Original Musical Production Brings the Spirit of the Cabaret to Campus
The cast of "Black Cat Cabaret" served up a spectacle of song, dance, poetry and art. | Photo: Ian Billings
Cal Poly audiences were given a taste of true devotion to art, dancing, singing, poetry and spectacle with the Theatre & Dance Department’s original spring show, “Black Cat Cabaret.” The cabaret review transported viewers back in time to a world of Parisian artistic sensibility and dreamy glamour, but with modern twists.
Christy McNeil wrote, choreographed and directed
"Black Cat Cabaret." | Photo: Ian Billings
Written, choreographed and directed by assistant professor of dance Christy McNeil, “Black Cat Cabaret” explored the complexity and flexibility of love. The show followed various characters as they sought love and learned about themselves in the process, all while building connections with one another.
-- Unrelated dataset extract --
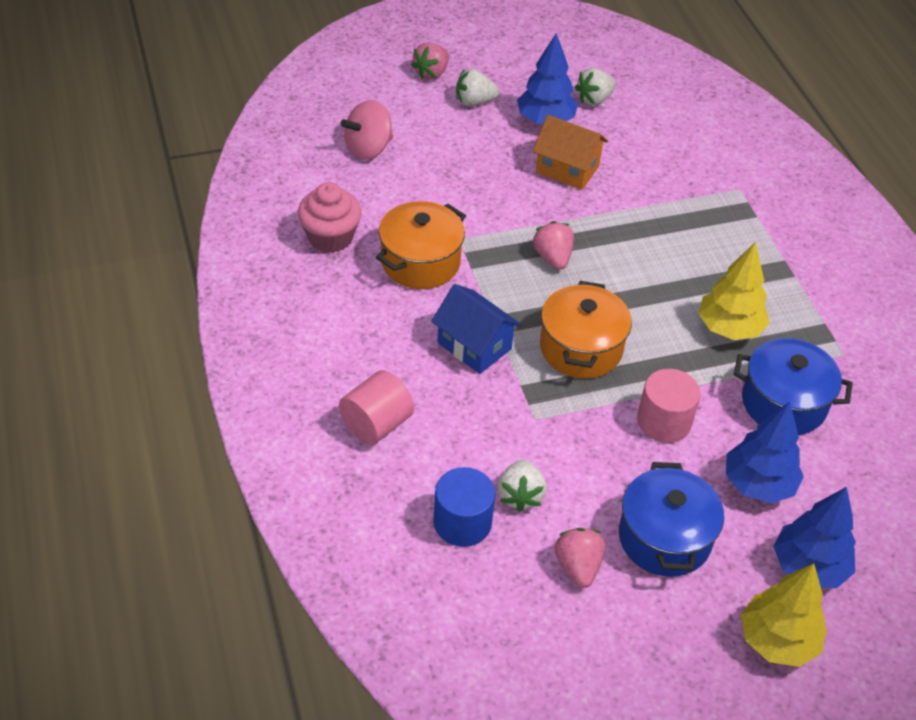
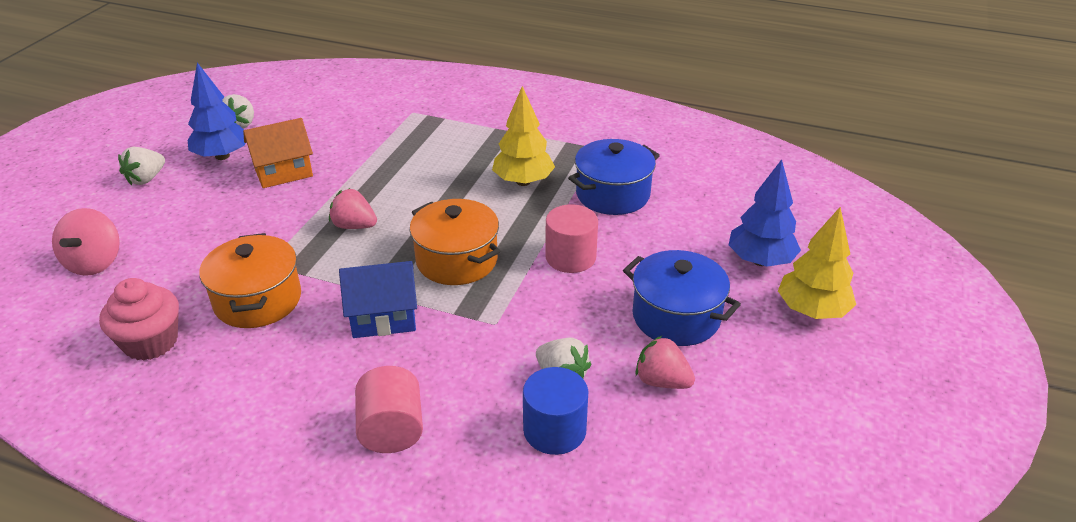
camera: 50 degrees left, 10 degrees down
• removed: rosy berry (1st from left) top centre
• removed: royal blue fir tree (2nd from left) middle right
Set to a soundtrack of music ranging from the 1980s to contemporary hits, the show took its cue from the 1881 Paris cabaret Le Chat Noir — a place where people, regardless of position, gathered to celebrate art for art’s sake.
“The Le Chat Noir was a place where high society and low society could come together and co-mingle, take off their hats, and not have rank. There was a love of more than the normal — the desire to explore beyond the everyday life,” McNeil said.
McNeil’s show fully embodied the spirit of the Le Chat Noir, uniting students from different majors in a collaborative effort.
“Last spring I was approached by the department to create a production that would bridge the theatre and dance programs a little more,” McNeil said. “I believe I can say this has never happened before, where they’ve brought the two programs together.”
The show’s cast of characters included romantic jugglers; shy storytellers; energetic dancers, poets and artists; and a drag queen hostess who lives for the spotlight. In the intimate space of the cabaret, characters showed off their talents, in turn seeking feedback, entertainment and an audience.
The production had no shortage of sequins, glitter and light spectacles. Yet audiences experienced an intimacy with the characters as each revealed their desires, or fears, of being loved.
“The show was historical and contemporary, with great influences by ‘The Great Gatsby’ and ‘Moulin Rouge.’ I’m a huge Baz Luhrmann fan — of the spectacle he creates, the color, the fast-moving plots, and the great dance numbers,” McNeil said.
"Black Cat Cabaret" took influences from Baz Luhrman's films,
like "The Great Gatsby" and "Moulin Rouge." | Photo: Ian Billings
“I wanted to have this quality of spectacle; I wanted audiences to be entertained. But yet there was the possibility for your heart to be touched. It might even have questioned your thoughts toward love due to the many representations of it.
The show’s greatest strength lay in its mixture of opposites — the blend of spectacle and the reality of love’s complexity, at once over-the-top and serious.
“A lot of people think that art and entertainment can’t go together. I’m hoping that this show succeeded at both. I hope audiences walked out energized and maybe with the desire to explore some performance avenues themselves,” McNeil said.
“If I have inspired someone, that would be amazing.”